18.8% of the population was under the age of 18, 13.1% from 18 to 24, 19.4% from 25 to 44, 25.0% from 45 to 64, and 23.8% who were 65 years of age or older. The median age was 43.0 years. For every 100 females, there were 102.5 males. For every 100 females ages 18 and older, there were 97.0 males.

The 2016–2020 5-year American Community Survey estimates show that the median household income was $37,917 (with a margin of error of +/- $8,495) and the median family income was $38,125 (+/- $18,106). The median income for those above 16 years old was $30,469 (+/- $13,317). Approximately, 31.0% of families and 23.6% of the population were below the poverty line, including 36.8% of those under the age of 18 and 9.7% of those ages 65 or over.

===2010 census===
As of the census of 2010, there were 177 people, 77 households, and 46 families residing in the city. The population density was 655.6 PD/sqmi. There were 91 housing units at an average density of 337.0 /sqmi. The racial makeup of the city was 96.0% White, 2.3% from other races, and 1.7% from two or more races. Hispanic or Latino of any race were 4.0% of the population.

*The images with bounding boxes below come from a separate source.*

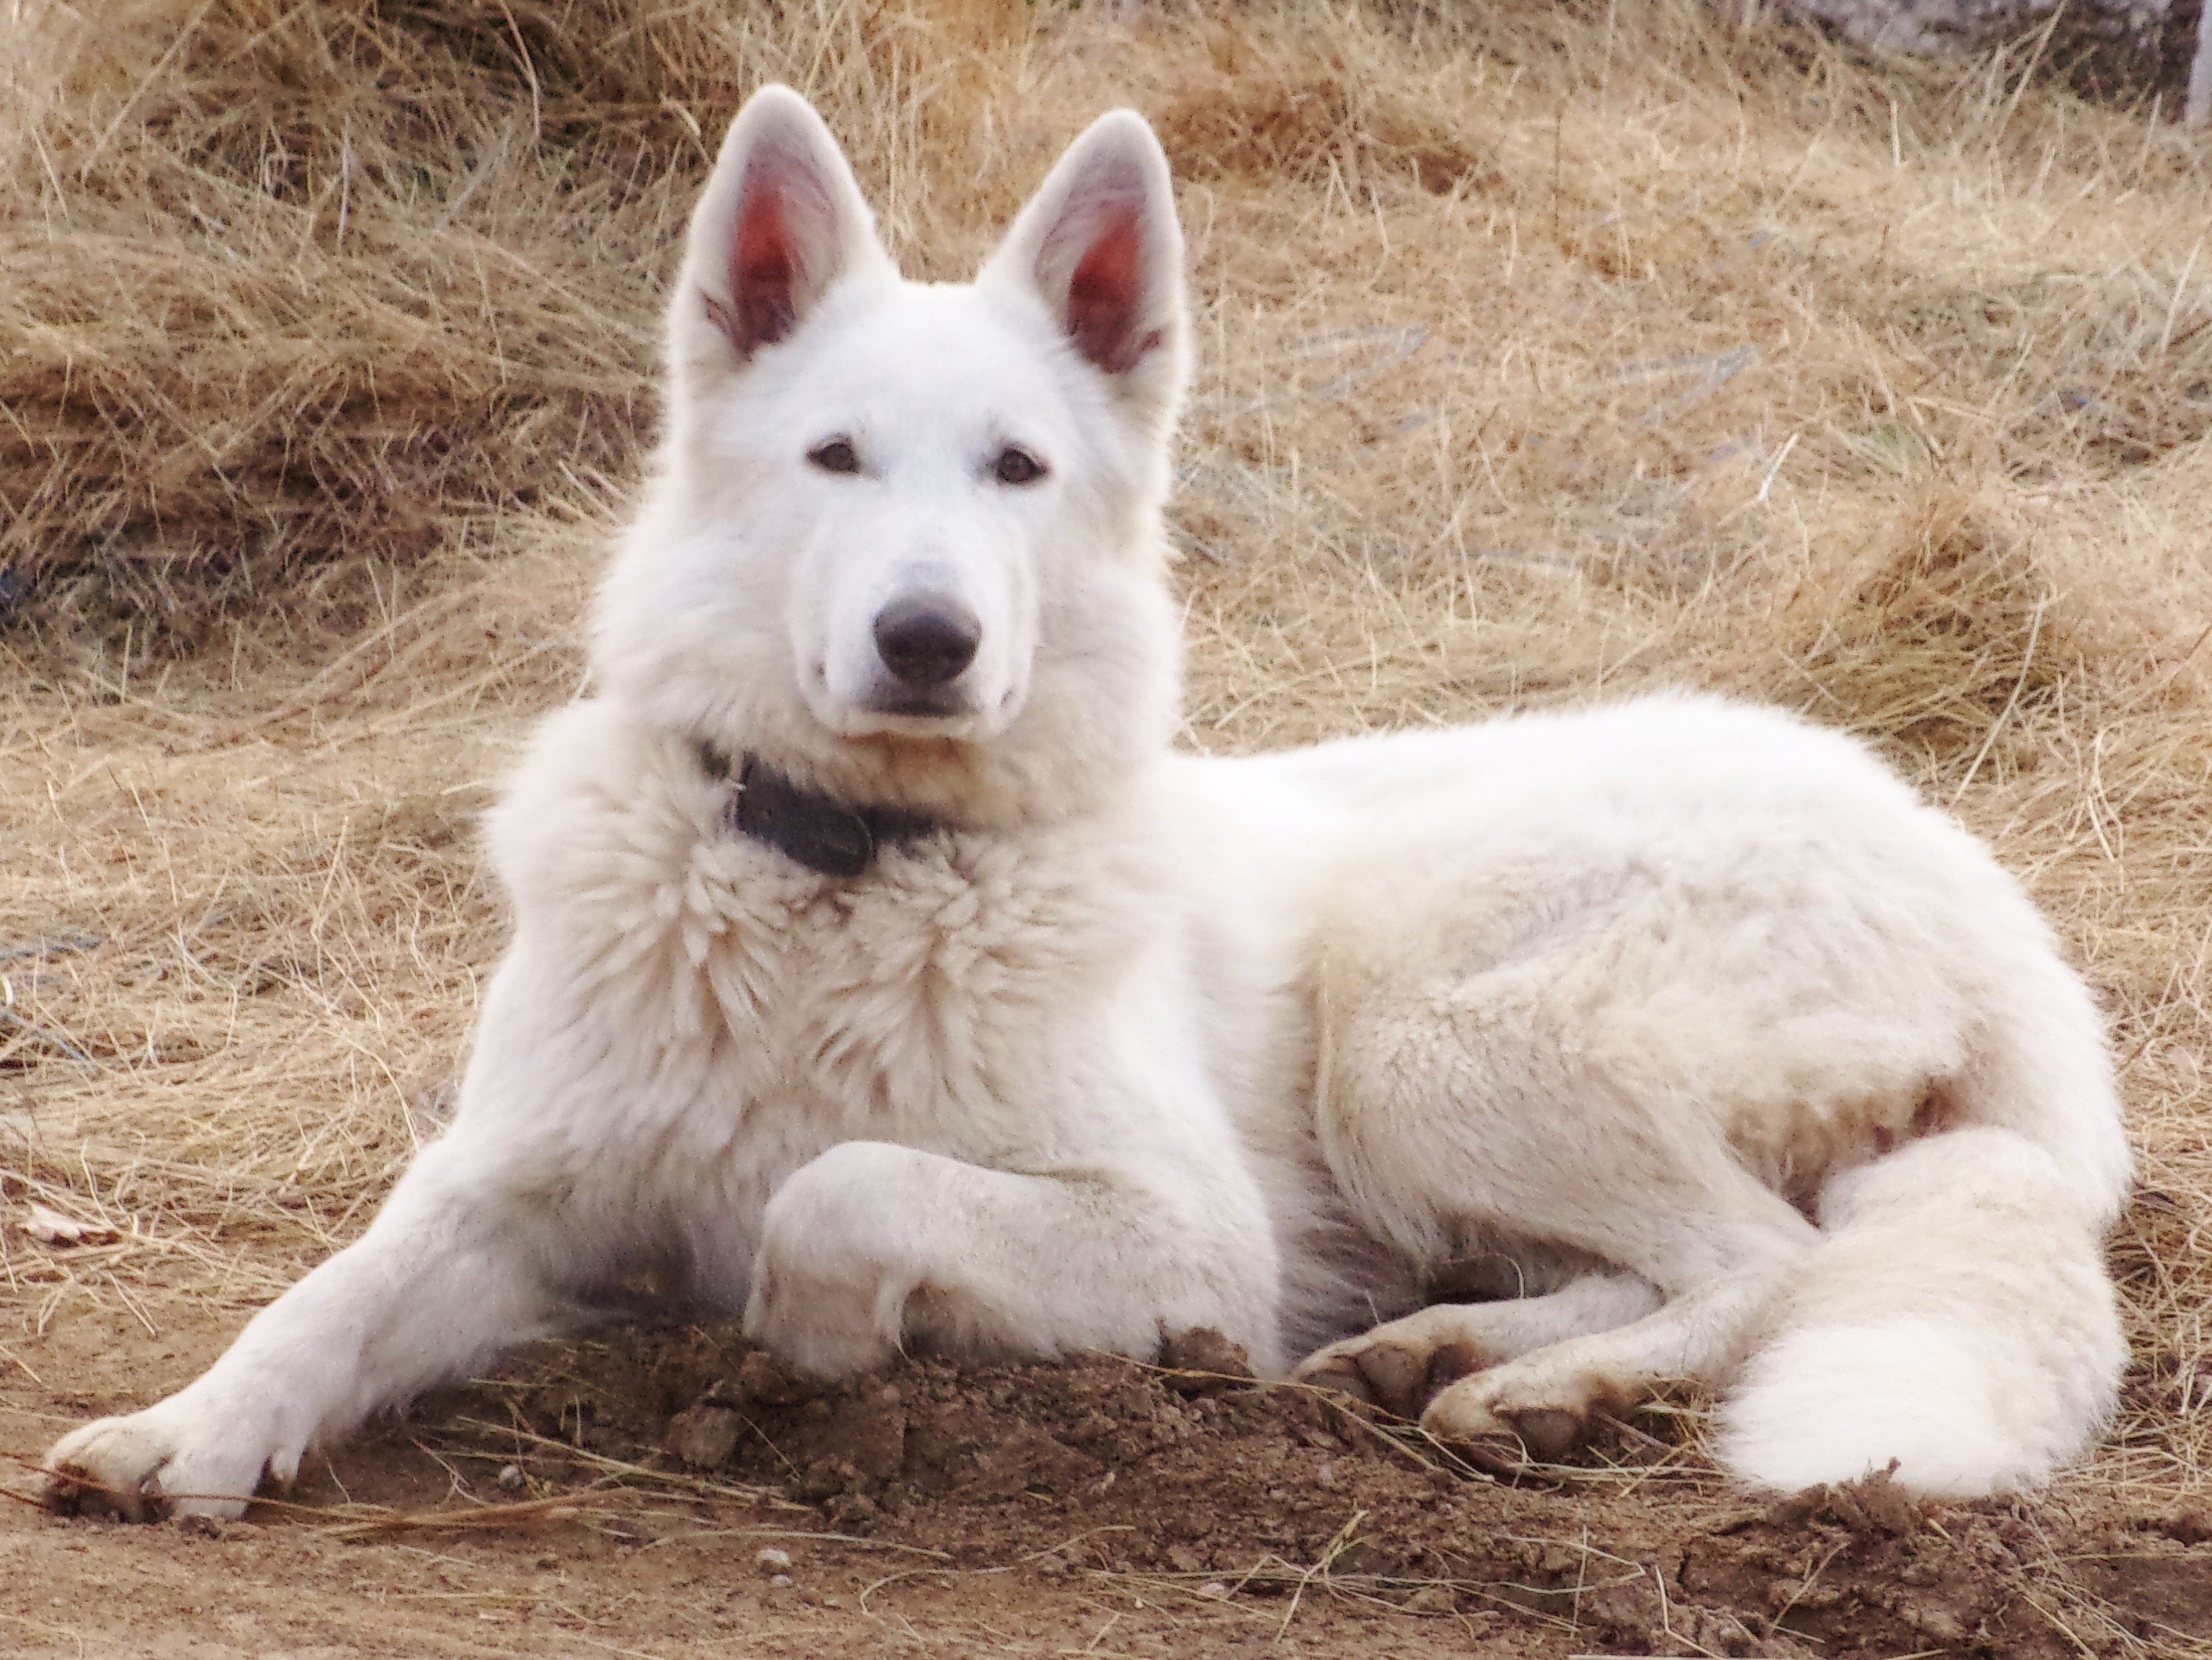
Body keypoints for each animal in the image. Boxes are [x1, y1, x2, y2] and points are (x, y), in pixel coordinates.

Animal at [44, 85, 2131, 1520]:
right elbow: (328, 1297)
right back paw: (1436, 1350)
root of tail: (1979, 898)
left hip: (1421, 1037)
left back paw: (1538, 1393)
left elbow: (832, 1185)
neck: (846, 876)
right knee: (1671, 1260)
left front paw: (817, 1350)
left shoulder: (1178, 1229)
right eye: (835, 457)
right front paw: (184, 1436)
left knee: (1765, 1261)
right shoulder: (505, 1185)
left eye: (1017, 469)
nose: (926, 638)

There were 77 households, of which 28.6% had children under the age of 18 living with them, 49.4% were married couples living together, 7.8% had a female householder with no husband present, 2.6% had a male householder with no wife present, and 40.3% were non-families. 36.4% of all households were made up of individuals, and 13% had someone living alone who was 65 years of age or older. The average household size was 2.30 and the average family size was 3.07.

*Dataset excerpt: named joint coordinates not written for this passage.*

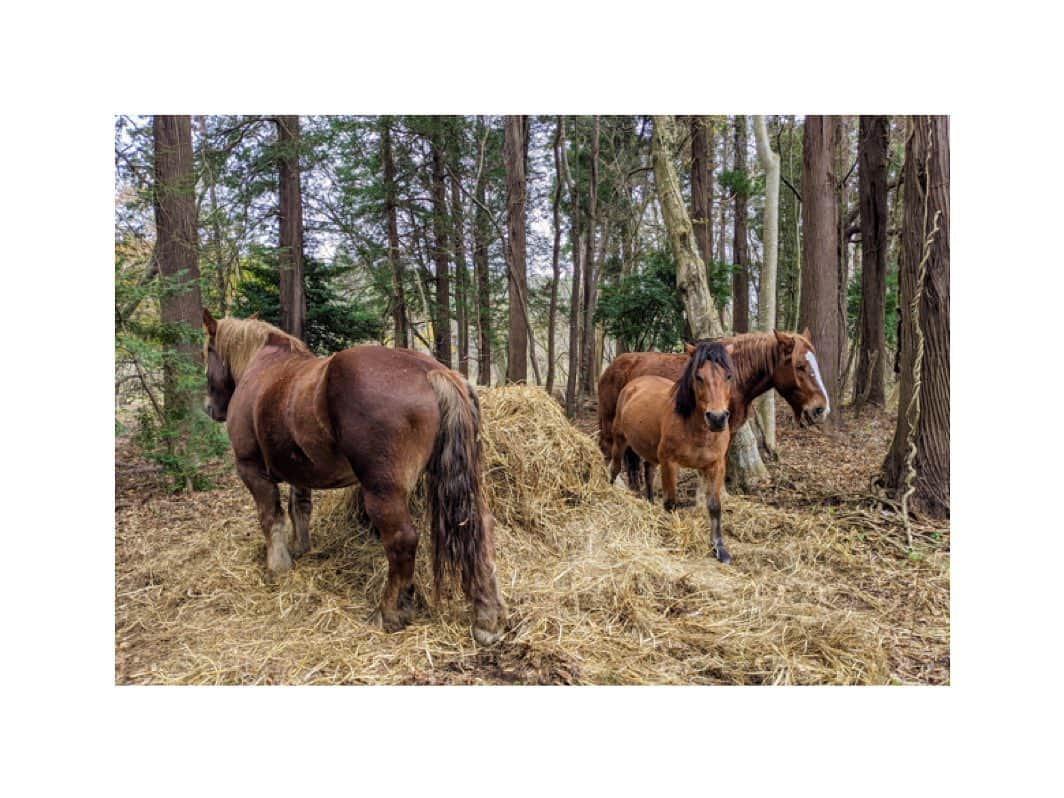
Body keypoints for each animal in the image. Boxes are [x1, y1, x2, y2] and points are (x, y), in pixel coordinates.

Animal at [205, 308, 512, 646]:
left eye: (208, 351)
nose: (210, 408)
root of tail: (429, 371)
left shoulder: (251, 469)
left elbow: (270, 516)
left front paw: (278, 565)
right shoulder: (299, 470)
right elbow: (299, 507)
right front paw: (300, 547)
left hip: (382, 492)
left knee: (401, 540)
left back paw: (389, 612)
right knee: (477, 527)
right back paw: (488, 616)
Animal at [600, 327, 829, 466]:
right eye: (800, 366)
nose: (821, 408)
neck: (734, 378)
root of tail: (612, 366)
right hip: (610, 421)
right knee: (607, 448)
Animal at [612, 342, 736, 561]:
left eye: (728, 375)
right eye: (698, 376)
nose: (717, 418)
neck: (696, 429)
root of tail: (633, 384)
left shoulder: (715, 466)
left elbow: (714, 506)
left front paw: (720, 549)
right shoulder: (670, 463)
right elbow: (670, 503)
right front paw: (673, 536)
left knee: (649, 472)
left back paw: (650, 502)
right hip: (619, 441)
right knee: (614, 467)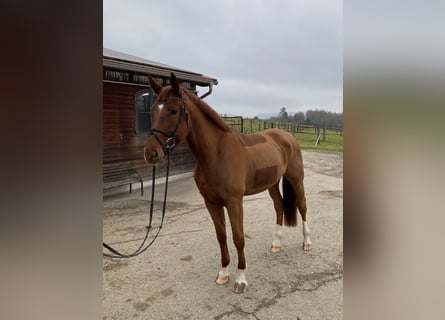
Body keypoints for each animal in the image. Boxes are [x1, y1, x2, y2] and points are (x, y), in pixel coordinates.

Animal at [144, 74, 310, 294]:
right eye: (153, 110)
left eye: (173, 111)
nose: (151, 153)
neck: (216, 154)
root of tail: (288, 136)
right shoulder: (211, 203)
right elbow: (221, 236)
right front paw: (223, 274)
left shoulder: (234, 202)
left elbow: (238, 237)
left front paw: (241, 279)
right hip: (272, 184)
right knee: (279, 206)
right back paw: (276, 244)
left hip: (296, 180)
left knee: (303, 207)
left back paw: (307, 243)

The median age in the city was 42.4 years. 26% of residents were under the age of 18; 3.8% were between the ages of 18 and 24; 23.7% were from 25 to 44; 28.7% were from 45 to 64; and 17.5% were 65 years of age or older. The gender makeup of the city was 53.1% male and 46.9% female.

===2000 census===
As of the census of 2000, there were 211 people, 83 households, and 62 families residing in the city. The population density was 768.7 PD/sqmi. There were 93 housing units at an average density of 338.8 /sqmi. The racial makeup of the city was 98.10% White, 0.47% African American and 1.42% Native American. Hispanic or Latino of any race were 0.95% of the population.

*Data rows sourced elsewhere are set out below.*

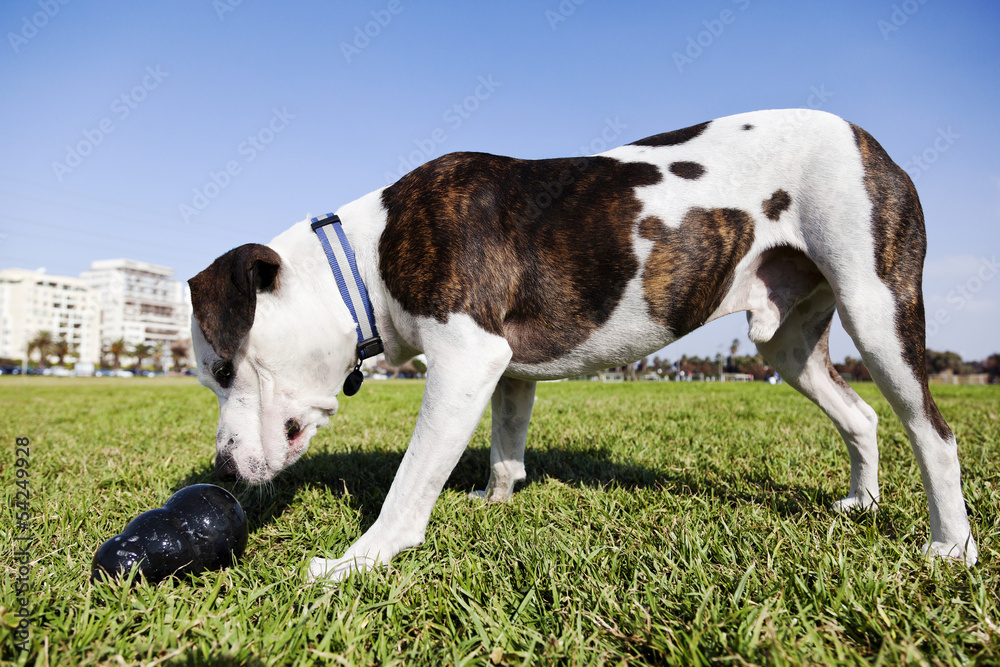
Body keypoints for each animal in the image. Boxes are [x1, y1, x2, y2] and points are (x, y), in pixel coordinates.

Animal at [188, 108, 976, 580]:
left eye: (223, 368)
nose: (221, 468)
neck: (366, 256)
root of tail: (871, 143)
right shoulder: (506, 370)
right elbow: (506, 445)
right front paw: (496, 500)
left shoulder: (466, 361)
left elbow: (410, 483)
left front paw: (360, 561)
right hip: (788, 343)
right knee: (862, 414)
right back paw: (863, 503)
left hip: (879, 310)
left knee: (934, 433)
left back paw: (952, 546)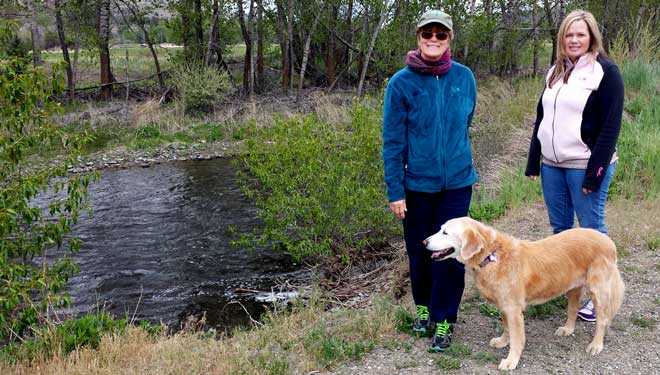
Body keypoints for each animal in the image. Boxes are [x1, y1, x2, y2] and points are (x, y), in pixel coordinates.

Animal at [422, 216, 624, 372]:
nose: (424, 242)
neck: (491, 255)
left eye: (445, 232)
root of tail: (608, 240)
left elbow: (517, 338)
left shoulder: (513, 309)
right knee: (572, 310)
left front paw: (511, 361)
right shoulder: (504, 306)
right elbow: (506, 329)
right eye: (440, 229)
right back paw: (567, 329)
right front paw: (502, 341)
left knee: (602, 320)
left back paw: (596, 345)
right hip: (573, 288)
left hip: (598, 291)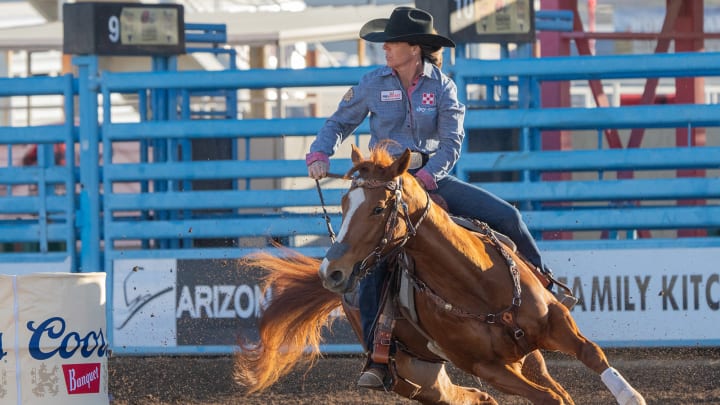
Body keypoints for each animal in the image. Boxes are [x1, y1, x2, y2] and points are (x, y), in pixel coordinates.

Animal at [236, 144, 648, 402]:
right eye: (342, 204)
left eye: (378, 207)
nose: (331, 271)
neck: (477, 282)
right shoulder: (488, 367)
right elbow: (549, 399)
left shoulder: (554, 321)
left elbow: (592, 354)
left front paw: (632, 396)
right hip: (415, 377)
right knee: (470, 397)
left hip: (526, 355)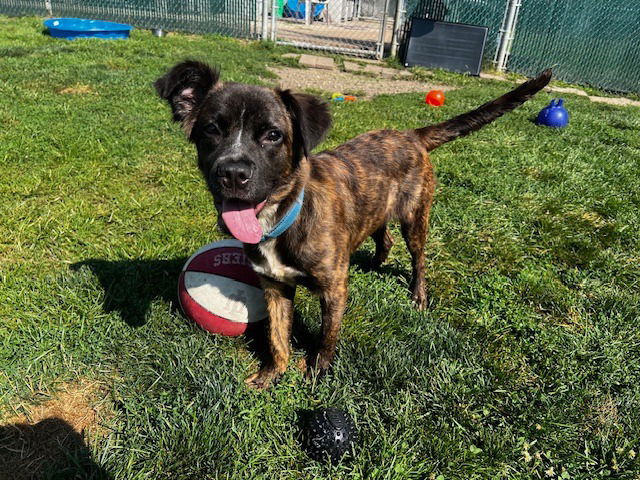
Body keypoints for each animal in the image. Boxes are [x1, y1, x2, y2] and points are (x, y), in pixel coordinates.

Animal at [155, 62, 552, 388]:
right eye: (211, 129)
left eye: (273, 135)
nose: (233, 173)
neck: (286, 214)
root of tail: (411, 135)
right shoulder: (274, 286)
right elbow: (277, 337)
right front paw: (271, 374)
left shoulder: (333, 289)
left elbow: (326, 338)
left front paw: (316, 372)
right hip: (376, 209)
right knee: (384, 239)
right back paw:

There were 83 households, out of which 39.8% had children under the age of 18 living with them, 59.0% were married couples living together, 12.0% had a female householder with no husband present, and 25.3% were non-families. 24.1% of all households were made up of individuals, and 14.5% had someone living alone who was 65 years of age or older. The average household size was 2.54 and the average family size was 3.00.

In the city, the population was spread out, with 29.9% under the age of 18, 6.6% from 18 to 24, 28.4% from 25 to 44, 20.9% from 45 to 64, and 14.2% who were 65 years of age or older. The median age was 36 years. For every 100 females, there were 113.1 males. For every 100 females age 18 and over, there were 102.7 males.

The median income for a household in the city was $32,500, and the median income for a family was $39,792. Males had a median income of $30,000 versus $24,500 for females. The per capita income for the city was $15,855. About 10.2% of families and 8.0% of the population were below the poverty line, including 18.9% of those under the age of eighteen and none of those 65 or over.

==Education==
The community is served by North Lyon County USD 251 public school district, and its headquarters are located in Americus. The Northern Heights High School is located east of Allen, and its mascot is the Wildcats. The NLC Elementary School and NLC Early Learning Center (preschool) are located in Americus.

==Transportation==
U.S. Route 56 passes along the northern edge of Allen. The closest Kansas Turnpike exit is located approximately 7.5 mi east of Admire along U.S. Route 56.